Now began again for Ralph a period of weary waiting, till the answer, or answers, to his letters might be expected. It was a long time to wait—four months or thereabouts! He grew sick of the summer, the constant sunshine and brightness, and longed for the time when he should see the leaves beginning to turn, when among the trees he should perceive the first whisper of autumn. “For by then,” he thought, “this suspense at least will be over. And at the worst I shall be free to begin to live down my disappointment.”
So it came to pass that at the very same time both Marion and he were waiting with anxious hearts for news from the far-off East. Whereas, had they only known it, but a few days’ journey and a few words of explanation, would have sufficed again, and for life, to unite them.
What, for two or three weeks, Ralph thought was to be his only answer, came to him, as to Marion, in the advertisement sheet of the “Times;” where one morning early in October, he saw the announcement of poor Cissy’s death. It shocked him greatly.
For a week or two he knew not what to think or do. Then one morning, as he was all but losing hope of any further or more satisfactory reply, he received an Indian letter. A bulky letter with a deep black border round the envelope, and addressed in an unfamiliar hand.

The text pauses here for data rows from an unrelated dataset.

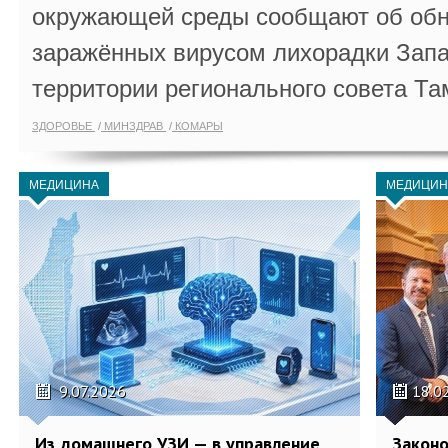
окружающей среды сообщают об обн
заражённых вирусом лихорадки Запа
территории регионального совета Та
ЗДОРОВЬЕ
МИНЗДРАВ
КОМАРЫ
МЕДИЦИНА
МЕДИЦИН
9.07.2026
18.0
Из домашнего УЗИ — в управление
Законо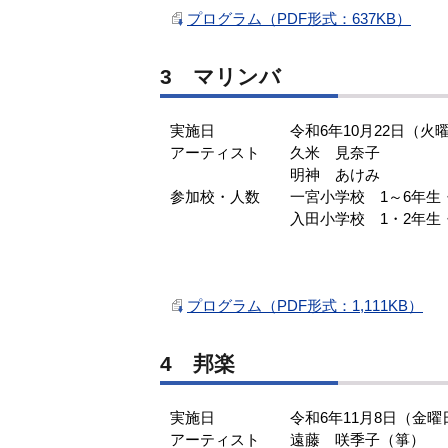
プログラム（PDF形式：637KB）
3 マリンバ
実施日 令和6年10月22日（火曜
アーティスト 久米 見奈子
明神 あけみ
参加校・人数 一宮小学校 1～6年生・
入田小学校 1・2年生・
プログラム（PDF形式：1,111KB）
4 邦楽
実施日 令和6年11月8日（金曜
アーティスト 遠藤 咲季子（箏）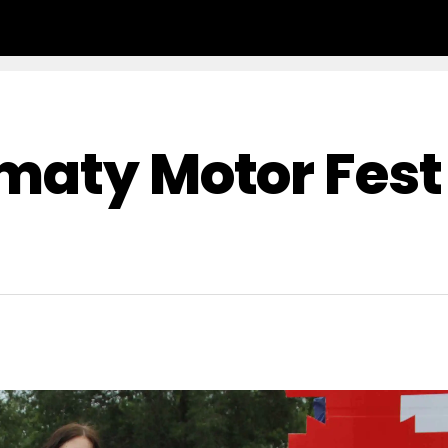
maty Motor Fest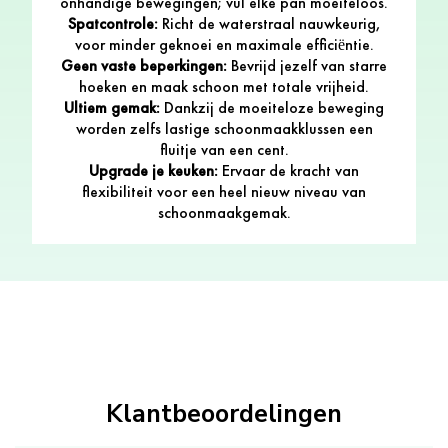
onhandige bewegingen; vul elke pan moeiteloos.
Spatcontrole:
Richt de waterstraal nauwkeurig,
voor minder geknoei en maximale efficiëntie.
Geen vaste beperkingen:
Bevrijd jezelf van starre
hoeken en maak schoon met totale vrijheid.
Ultiem gemak:
Dankzij de moeiteloze beweging
worden zelfs lastige schoonmaakklussen een
fluitje van een cent.
Upgrade je keuken:
Ervaar de kracht van
flexibiliteit voor een heel nieuw niveau van
schoonmaakgemak.
Klantbeoordelingen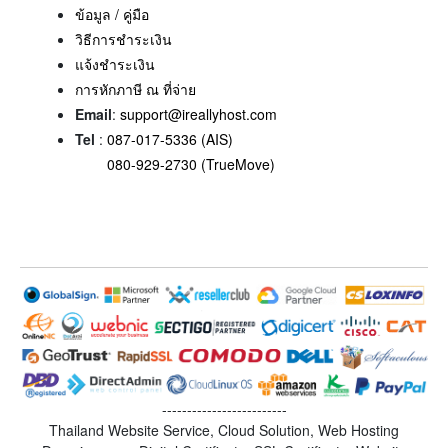
ข้อมูล / คู่มือ
วิธีการชำระเงิน
แจ้งชำระเงิน
การหักภาษี ณ ที่จ่าย
Email
:
support@ireallyhost.com
Tel
:
087-017-5336 (AIS)
080-929-2730 (TrueMove)
-------------------------
Thailand Website Service, Cloud Solution, Web Hosting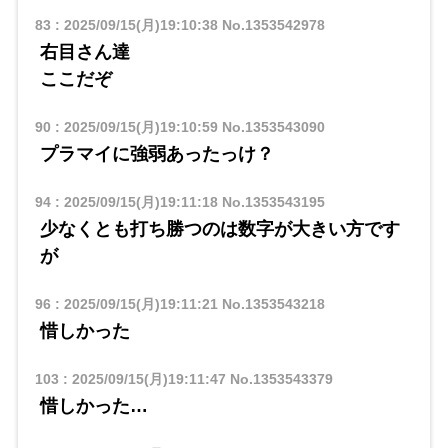
83
:
2025/09/15(月)19:10:38
No.1353542978
右目さん達
ここだぞ
90
:
2025/09/15(月)19:10:59
No.1353543090
プラマイに強弱あったっけ？
94
:
2025/09/15(月)19:11:18
No.1353543195
少なくとも打ち勝つのは数字が大きい方です
が
96
:
2025/09/15(月)19:11:21
No.1353543218
惜しかった
103
:
2025/09/15(月)19:11:47
No.1353543379
惜しかった…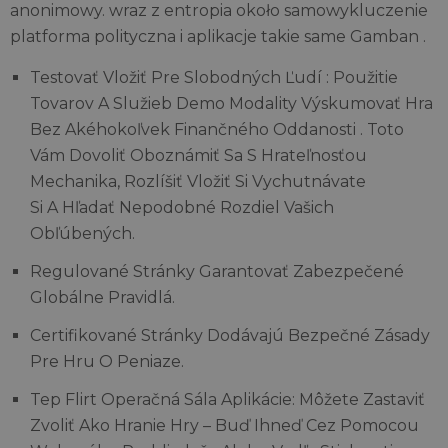
anonimowy. wraz z entropia około samowykluczenie
platforma polityczna i aplikacje takie same Gamban .
Testovať Vložiť Pre Slobodných Ľudí : Použitie
Tovarov A Služieb Demo Modality Výskumovať Hra
Bez Akéhokoľvek Finančného Oddanosti . Toto
Vám Dovoliť Oboznámiť Sa S Hrateľnosťou
Mechanika, Rozlíšiť Vložiť Si Vychutnávate
Si A Hľadať Nepodobné Rozdiel Vašich
Obľúbených.
Regulované Stránky Garantovať Zabezpečené
Globálne Pravidlá.
Certifikované Stránky Dodávajú Bezpečné Zásady
Pre Hru O Peniaze.
Tep Flirt Operačná Sála Aplikácie: Môžete Zastaviť
Zvoliť Ako Hranie Hry – Buď Ihneď Cez Pomocou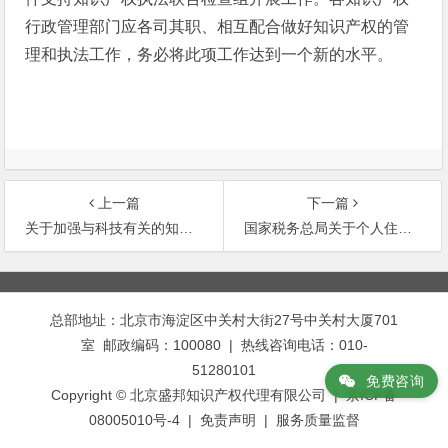
行政管理部门应各司其职、相互配合做好知识产权的管
理和执法工作，务必将此项工作达到一个新的水平。
上一篇
下一篇
关于加强与科技有关的知识产权保护和管理工作
国家税务总局关于个人住房转让所得征收个人所
文
章
总部地址：北京市海淀区中关村大街27号中关村大厦701
导
室 邮政编码：100080 | 热线咨询电话：010-
航
51280101
免费咨询
Copyright © 北京盛邦知识产权代理有限公司 | 京ICP备
08005010号-4 |
免责声明
|
服务质量监督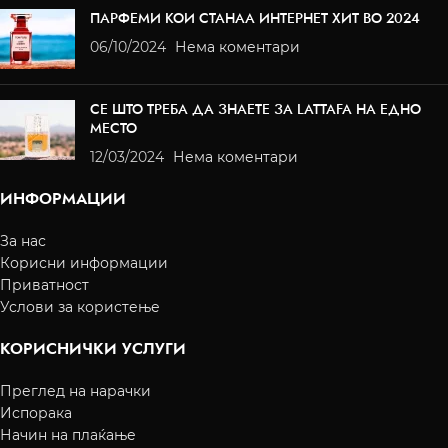
ПАРФЕМИ КОИ СТАНАА ИНТЕРНЕТ ХИТ ВО 2024
06/10/2024
Нема коментари
СЕ ШТО ТРЕБА ДА ЗНАЕТЕ ЗА LATTAFA НА ЕДНО
МЕСТО
12/03/2024
Нема коментари
ИНФОРМАЦИИ
За нас
Корисни информации
Приватност
Услови за користење
КОРИСНИЧКИ УСЛУГИ
Преглед на нарачки
Испорака
Начин на плаќање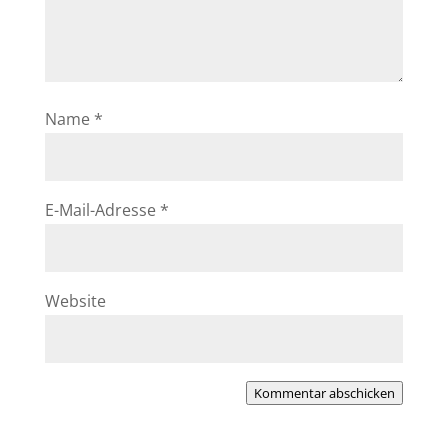
Name
*
E-Mail-Adresse
*
Website
Kommentar abschicken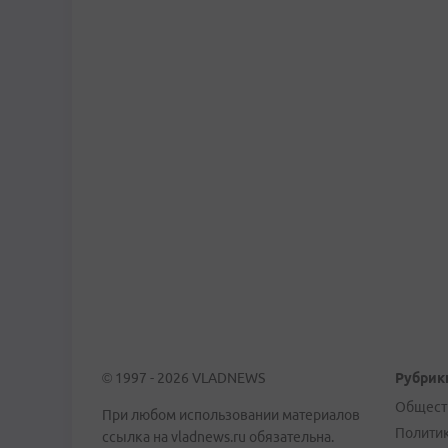
© 1997 - 2026 VLADNEWS
Рубрик
Общест
При любом использовании материалов
Полити
ссылка на vladnews.ru обязательна.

He turned it about, as people always do when particularly anxious to learn the contents of a letter, stared at the address, the stamps, and the black seal, as if they could reveal the secret of the inside!

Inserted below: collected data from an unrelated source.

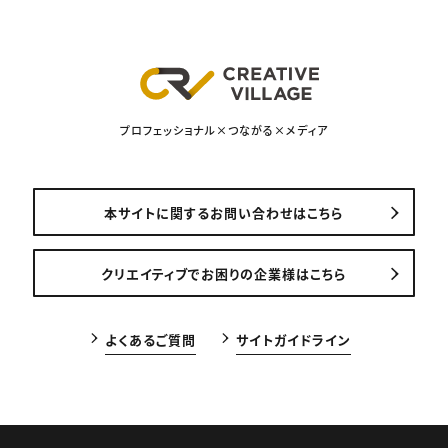
プロフェッショナル×つながる×メディア
本サイトに関するお問い合わせはこちら
クリエイティブでお困りの企業様はこちら
よくあるご質問
サイトガイドライン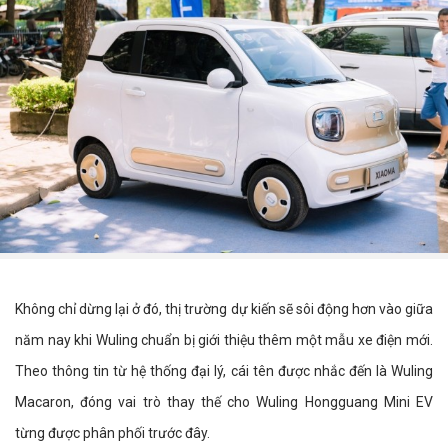
Không chỉ dừng lại ở đó, thị trường dự kiến sẽ sôi động hơn vào giữa
năm nay khi Wuling chuẩn bị giới thiệu thêm một mẫu xe điện mới.
Theo thông tin từ hệ thống đại lý, cái tên được nhắc đến là Wuling
Macaron, đóng vai trò thay thế cho Wuling Hongguang Mini EV
từng được phân phối trước đây.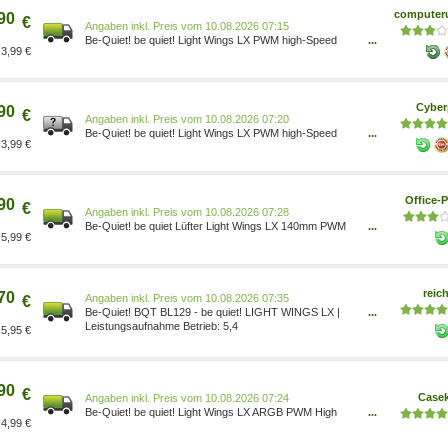
computeru
90
€
Preis vom 10.08.2026 07:15
Be-Quiet! be quiet! Light Wings LX PWM high-Speed
...
3,99 €
Lüfter 140mm Schwarz BL129
Cyber
90
€
Preis vom 10.08.2026 07:20
Be-Quiet! be quiet! Light Wings LX PWM high-Speed
...
3,99 €
Lüfter 140mm Schwarz BL129
Office-P
90
€
Preis vom 10.08.2026 07:28
Be-Quiet! be quiet Lüfter Light Wings LX 140mm PWM
...
5,99 €
High-Speed schwarz BL129
reich
70
Preis vom 10.08.2026 07:35
€
Be-Quiet! BQT BL129 - be quiet! LIGHT WINGS LX |
...
140mm PWM high-speed
Leistungsaufnahme Betrieb: 5,4
5,95 €
90
€
Case
Preis vom 10.08.2026 07:24
Be-Quiet! be quiet! Light Wings LX ARGB PWM High
...
4,99 €
Speed Lüfter - 140mm, schwarz BL129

At last he opened it, and drew out a second envelope likewise addressed to himself, but in a different hand, and with no black edge. This again he opened, and out fell, on to the floor at his feet, a letter that was no stranger to him. His own letter to Miss Freer, somewhat crushed and worn-looking from its much travelling, but otherwise exactly as it had left, him, the seal unbroken, the whole evidently untampered with. And his own words to Cissy recurred to him,—“If on the other hand she be already bound to another, even perhaps by this time married, return it to me as it is, and never, I beseech you, mention my name to her.